Top 10 Bad Advice for Fiction Writing
I’m not an expert on fiction writing, heck, my dreams of seeing my book in bookshops are yet to be realised, but I have learned some interesting things whilst honing my craft and I would like to share them with you, dear blog reader.
There will always be those ready and willing to impart their knowledge, but not everyone will have the same unbiased view-point when spilling the goods. You may hear a very solid piece of advice but you should consider where that advice is coming from, not just the advice itself.
If someone tells you not to do something, chances are they’ve been burned by that very thing, but that doesn’t mean you will get caught in the same fire!
These bits of advice are wrong. Myths. Delusions weaved by disgruntled or unenlightened folk who have not yet had that lucky break. To anyone who tells you not to dream I say “kaphooew” or “bleeeergh” and insist your follow your dream with gusto and passion and all manner of positive energy!
#1 Write what you know.
How did that work out for Tolkien? Or Shakespeare? Or [insert your favourite weaver of imaginative worlds here]? I’m glad they didn’t listen to that nugget of wisdom. Did they have someone wander up to them, peer over their shoulder and shake their head? Hmm, that’s garbage that is, dragons and fairies and witches and stuff? Poppycock. You should write about your local town/people/bunny rabbits/scarecrow/grass/shack/dull scenery/back of your hand. That’s what you know, so stick to it!
Kaphooew! Humans are blessed with imagination so why not use it? Write what you know if you want, but considering the scope of what we know doesn’t that reduce out horizons to a teeny tiny thing the size of a wasps kidney? Okay, so there are some who are lucky enough to have travelled the world, or seen many things and experienced more than the average Joe Normal, but even they used their imagination at some point.
Let your mind soar to the dizzying heights it craves, let your imagination weave worlds of wonder and breathe life into characters you want to spend a lot in their company. Let’s face it, what you know about Mr Postman or Mrs Bread Baker is probably not enough to flesh out even a small story without inventing something interesting, and that is where our imagination steps in. Hey, Mr Postman is boring, let’s give him a unicorn to ride around on, and instead of this neighbourhood let’s pick him up and drop in a world populated by gnomes!
Now you’re talking!
#2 You can’t learn writing from books!
Plenty of old timers were writing before there were books that told you how to write, and therefore they insist that being a writer is who you are not what you learn. We didn’t learn these new fangled ways of writing, we marched down those word mines every day, with a sack of pencils on our backs and a grimace on our face. Learning to write indeed! Poppycock. We didn’t do that so why should you?
Again, kaphoeew to that, old timers! You can learn plenty from books on the craft of writing. I read On writing by Stephen King, amazing book, not so much about the technicalities of writing but the core issues and values. You can buy up entire shelves of “How to Write a Best Seller” stuff and you’ll find both good advice and bad. The point is that even the worst books will have something that prompts you to evaluate how you write, to look at different ways to approach writing.

> _DATA PROVIDED_:
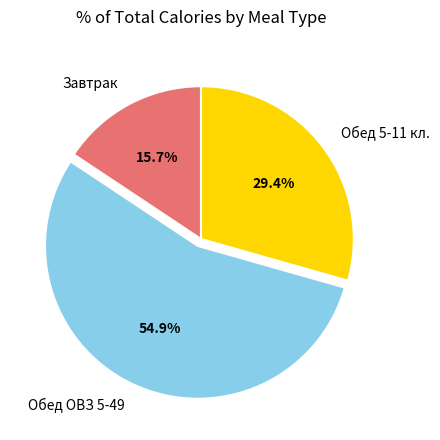

Is there a majority slice in this chart?

Yes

> _EXPLORE THE MATERIAL_:
a - In the post on bad writing advice, which book by Stephen King does the writer say they read?
b - Continue the post on bad writing advice from its last sentence, "to look at different ways to approach writing."
The material that comes after the post on bad writing advice is separate from it.

> _RESULTS_:
a - On writing.

b -
If this piece of advice were true then plumbers, bakers, mechanics, engineers, doctors and so on would be shooting in the dark. Hey, I tried my best and just did what came naturally to me, I got a lot of talent you see, but in the end your husband’s heart just stopped beating on the operating table, yeah real bummer. If only there was some way to learn how to do this better, I reckon he would have lived.
I have a great book on my shelf called My Grammar and I and it’s packed with cool stuff I’d forgotten since school. I use it almost every day. Books on writing can show you were to improve, how to organise your writing habit and all manner of fabulous stuff. Don’t be put off buying them because you might fear it reduces your talent. So what if you have an Idiot’s Guide to Writing on your bookshelf? Doesn’t make you any less of a writer, in fact it should mean the opposite, that kind of book serves to build up your knowledge base.
#3 Plan your book – Details & Research V Just wing it – Dive In & Swim!
A) Ahem, you’re just going to jump in and start writing? No planning or research or plot outlines? Well you may as well just jump out of airplane in the middle of the sea and start swimming. You’re just writing without an aim. Ho-kay then, good luck with that!
B) What’s with all the notes and photo’s and spread sheets and stuff? You’ll spend forever cataloguing your research and never get around to the actual writing, you should just dive right in and see where it takes you, all that planning and detail will only drag you down beneath the waves.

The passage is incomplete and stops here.